== WHAT YOU ARE ASKED TO DO ==
Print all entries word for word.

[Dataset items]
■ ■ ■ ■ ■

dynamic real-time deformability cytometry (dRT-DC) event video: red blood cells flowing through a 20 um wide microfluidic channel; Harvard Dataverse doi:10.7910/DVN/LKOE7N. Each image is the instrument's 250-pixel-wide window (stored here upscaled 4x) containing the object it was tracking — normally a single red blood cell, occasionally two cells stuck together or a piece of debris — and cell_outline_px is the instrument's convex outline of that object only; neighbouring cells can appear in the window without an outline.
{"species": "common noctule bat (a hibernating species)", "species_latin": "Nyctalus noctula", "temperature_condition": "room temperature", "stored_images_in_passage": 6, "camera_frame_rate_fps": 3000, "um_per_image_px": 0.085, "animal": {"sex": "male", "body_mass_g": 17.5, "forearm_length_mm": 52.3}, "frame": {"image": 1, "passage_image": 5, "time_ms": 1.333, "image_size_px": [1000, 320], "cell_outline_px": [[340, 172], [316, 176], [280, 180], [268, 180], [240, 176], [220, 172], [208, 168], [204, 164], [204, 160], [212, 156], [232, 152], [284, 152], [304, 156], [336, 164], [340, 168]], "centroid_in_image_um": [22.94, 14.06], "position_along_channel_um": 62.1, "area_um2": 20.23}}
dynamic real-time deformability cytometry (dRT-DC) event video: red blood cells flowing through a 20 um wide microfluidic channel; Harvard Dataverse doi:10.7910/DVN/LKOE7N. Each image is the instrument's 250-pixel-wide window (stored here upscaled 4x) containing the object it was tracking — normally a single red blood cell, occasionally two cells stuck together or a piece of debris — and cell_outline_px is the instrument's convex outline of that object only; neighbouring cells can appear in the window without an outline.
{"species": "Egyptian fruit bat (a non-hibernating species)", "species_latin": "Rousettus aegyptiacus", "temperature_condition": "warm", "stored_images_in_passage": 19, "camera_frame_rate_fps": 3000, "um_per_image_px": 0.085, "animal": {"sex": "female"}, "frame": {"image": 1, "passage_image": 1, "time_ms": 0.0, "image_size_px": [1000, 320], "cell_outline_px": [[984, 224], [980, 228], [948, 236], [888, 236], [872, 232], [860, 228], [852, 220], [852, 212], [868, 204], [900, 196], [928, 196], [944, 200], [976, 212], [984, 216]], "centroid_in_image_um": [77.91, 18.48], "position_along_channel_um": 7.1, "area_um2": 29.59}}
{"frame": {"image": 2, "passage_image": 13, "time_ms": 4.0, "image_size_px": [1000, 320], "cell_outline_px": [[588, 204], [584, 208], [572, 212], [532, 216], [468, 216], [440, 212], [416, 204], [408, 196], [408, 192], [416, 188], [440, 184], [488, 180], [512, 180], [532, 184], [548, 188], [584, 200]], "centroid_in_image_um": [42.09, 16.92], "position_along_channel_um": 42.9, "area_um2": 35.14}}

■ ■ ■ ■ ■

== EXERCISE RESULT ==
dynamic real-time deformability cytometry (dRT-DC) event video: red blood cells flowing through a 20 um wide microfluidic channel; Harvard Dataverse doi:10.7910/DVN/LKOE7N. Each image is the instrument's 250-pixel-wide window (stored here upscaled 4x) containing the object it was tracking — normally a single red blood cell, occasionally two cells stuck together or a piece of debris — and cell_outline_px is the instrument's convex outline of that object only; neighbouring cells can appear in the window without an outline.
{"species": "common noctule bat (a hibernating species)", "species_latin": "Nyctalus noctula", "temperature_condition": "room temperature", "stored_images_in_passage": 6, "camera_frame_rate_fps": 3000, "um_per_image_px": 0.085, "animal": {"sex": "male", "body_mass_g": 17.5, "forearm_length_mm": 52.3}, "frame": {"image": 1, "passage_image": 5, "time_ms": 1.333, "image_size_px": [1000, 320], "cell_outline_px": [[340, 172], [316, 176], [280, 180], [268, 180], [240, 176], [220, 172], [208, 168], [204, 164], [204, 160], [212, 156], [232, 152], [284, 152], [304, 156], [336, 164], [340, 168]], "centroid_in_image_um": [22.94, 14.06], "position_along_channel_um": 62.1, "area_um2": 20.23}}
dynamic real-time deformability cytometry (dRT-DC) event video: red blood cells flowing through a 20 um wide microfluidic channel; Harvard Dataverse doi:10.7910/DVN/LKOE7N. Each image is the instrument's 250-pixel-wide window (stored here upscaled 4x) containing the object it was tracking — normally a single red blood cell, occasionally two cells stuck together or a piece of debris — and cell_outline_px is the instrument's convex outline of that object only; neighbouring cells can appear in the window without an outline.
{"species": "Egyptian fruit bat (a non-hibernating species)", "species_latin": "Rousettus aegyptiacus", "temperature_condition": "warm", "stored_images_in_passage": 19, "camera_frame_rate_fps": 3000, "um_per_image_px": 0.085, "animal": {"sex": "female"}, "frame": {"image": 1, "passage_image": 1, "time_ms": 0.0, "image_size_px": [1000, 320], "cell_outline_px": [[984, 224], [980, 228], [948, 236], [888, 236], [872, 232], [860, 228], [852, 220], [852, 212], [868, 204], [900, 196], [928, 196], [944, 200], [976, 212], [984, 216]], "centroid_in_image_um": [77.91, 18.48], "position_along_channel_um": 7.1, "area_um2": 29.59}}
{"frame": {"image": 2, "passage_image": 13, "time_ms": 4.0, "image_size_px": [1000, 320], "cell_outline_px": [[588, 204], [584, 208], [572, 212], [532, 216], [468, 216], [440, 212], [416, 204], [408, 196], [408, 192], [416, 188], [440, 184], [488, 180], [512, 180], [532, 184], [548, 188], [584, 200]], "centroid_in_image_um": [42.09, 16.92], "position_along_channel_um": 42.9, "area_um2": 35.14}}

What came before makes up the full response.